I don’t know what your beliefs are on meditation, prayer, life after death, visitations, but this was real.  I felt him so strong.  He was with me in a tangible way.  There was no message delivered, other than to provide me with the peace and calm I’d been seeking when I began the meditation.  The joy at feeling him again was merely a by-product.  I don’t know why he chose not to come closer or why I couldn’t focus on him clearly.  These things are not important.  I hope he will visit again.  I think I understand now that all I needed to do was make the space for him – and that required practice and some repetition on my part.

April 26, 2012

Flashes

Filed under: A Post from Nadia — brianandnadia @ 6:00 am

4/21 – An idea of how food is new in my life.  I am getting hungry again.  I am eating less.  Not afraid of being hungry anymore.  Enjoy the feeling of real hunger.  Enjoy being in control of my food intake again.  No more uncontrolled snacking and grazing.  Eliminating extra and unnecessary calories.  Enjoyment starting to come back to eating now that I am preparing more food again.  Lost 25 pounds since December.  Still within healthy weight.  Will I lose more? I think so.  Not much but I can tell I haven’t stabled out yet, my eating is not back exactly where it was.   I don’t feel out of control when I eat.  I feel more like the vegan I wanted to be. Meal choices are good and I feel stronger and healthier when I eat now.  Feel I’m moving in a good direction.  Large desserts are a once a week treat instead of a twice nightly event.  Enjoying the place of food in my life again, slowly but surely.


4/22 – Talk with Jessie this afternoon about the messiness of life and just living.  Not wanting long-term goals to get in the way of allowing events in your life to unfold as they will.  As your intention naturally creates.  As the universe guides you.  Tried to think about that in relation to my need to “make progress.”  To keep moving.  Felt there was something deeper there for me regarding embracing messiness (current state of mind as example) and really owning it.  Embracing it and maybe even making it work for you. But the thought won’t fully form.  Let the universe guide me, let auto pilot take over.  I’m right where I need to be. As impossible as the loneliness makes that seem at times, I know it’s true.  I’m right where I need to be.  No need to work so hard at being there or getting there or then getting beyond there.  But couldn’t catch the fully formed thought.

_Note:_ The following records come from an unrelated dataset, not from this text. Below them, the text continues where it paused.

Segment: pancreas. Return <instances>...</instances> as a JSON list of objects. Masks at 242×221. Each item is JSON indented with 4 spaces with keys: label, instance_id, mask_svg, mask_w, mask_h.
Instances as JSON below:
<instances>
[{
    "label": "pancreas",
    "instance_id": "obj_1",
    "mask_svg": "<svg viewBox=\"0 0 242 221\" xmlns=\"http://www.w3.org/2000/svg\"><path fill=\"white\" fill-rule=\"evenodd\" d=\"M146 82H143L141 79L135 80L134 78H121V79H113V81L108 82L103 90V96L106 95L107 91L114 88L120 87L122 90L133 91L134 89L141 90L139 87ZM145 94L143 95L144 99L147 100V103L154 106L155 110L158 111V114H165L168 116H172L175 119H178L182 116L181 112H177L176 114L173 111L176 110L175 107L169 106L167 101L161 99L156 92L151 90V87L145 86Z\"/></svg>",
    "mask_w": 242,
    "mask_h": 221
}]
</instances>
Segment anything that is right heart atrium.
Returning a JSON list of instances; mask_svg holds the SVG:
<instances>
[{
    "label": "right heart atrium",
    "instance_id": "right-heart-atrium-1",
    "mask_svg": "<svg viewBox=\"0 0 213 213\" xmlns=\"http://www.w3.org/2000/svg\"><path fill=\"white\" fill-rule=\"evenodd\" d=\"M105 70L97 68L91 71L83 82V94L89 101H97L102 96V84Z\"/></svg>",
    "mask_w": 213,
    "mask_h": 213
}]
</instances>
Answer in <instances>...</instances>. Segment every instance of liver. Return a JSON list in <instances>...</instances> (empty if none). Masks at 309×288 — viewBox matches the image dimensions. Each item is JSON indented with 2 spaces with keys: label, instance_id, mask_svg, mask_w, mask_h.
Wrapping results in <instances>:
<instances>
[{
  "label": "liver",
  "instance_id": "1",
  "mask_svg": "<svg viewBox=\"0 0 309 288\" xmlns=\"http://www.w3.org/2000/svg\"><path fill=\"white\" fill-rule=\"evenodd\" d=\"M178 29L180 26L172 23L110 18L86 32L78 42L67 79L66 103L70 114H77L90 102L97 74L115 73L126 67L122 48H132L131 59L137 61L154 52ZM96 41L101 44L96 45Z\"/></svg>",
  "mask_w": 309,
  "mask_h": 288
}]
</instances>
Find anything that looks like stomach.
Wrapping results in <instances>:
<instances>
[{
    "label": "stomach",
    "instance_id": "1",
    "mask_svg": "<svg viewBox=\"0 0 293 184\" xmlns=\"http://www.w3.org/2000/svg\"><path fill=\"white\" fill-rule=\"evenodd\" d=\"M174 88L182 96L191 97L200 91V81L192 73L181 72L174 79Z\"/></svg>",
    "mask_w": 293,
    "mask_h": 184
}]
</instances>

4/23 – So interesting to me how long it takes me to accomplish things these days.  A small project that would have taken me two days to put together now takes over a week.  A to-do list made at the beginning of the week is only half complete by the end of the week.  Not sure what else I’m doing?  I don’t feel like I’m moving slower, I don’t feel like I read as much, or write as much, not doing things around the house…  Not even tuning out that much.  I think maybe I’m tuning out on the lists themselves.  Like I just stare at them with numbness running through me.  Trying to think of the things I’ve forgotten to add.  Trying not to forget to do the things I have to do.  Worrying about forgetting that I agreed to meet a friend at a certain place and time or missing an event.  I feel so forgetful and absent-minded about myself and my life right now.


4/24 – When I came back from Florida four weeks ago I discovered a big mama robin had made a nest on top of one of the pillars on the porch while I was gone.  We get a bird’s nest there every other year or so.  She was a big mama and I assumed she hadn’t laid her eggs yet.  I’ve watched her over the weeks and talked to her.  Her name is Mama.  She gets a little stressed if I am on the porch too long (like if I stop to look through the mail before coming inside) but mostly she’s chill.  On weekend mornings I sit on the sofa with my toast and tea and watch her for a bit.  It doesn’t last long.  A bird sitting on a nest is not all that interesting.  But she lives at my house and so I have an interest in her well-being as well as her future family.  I say hello and good-by as I come and go.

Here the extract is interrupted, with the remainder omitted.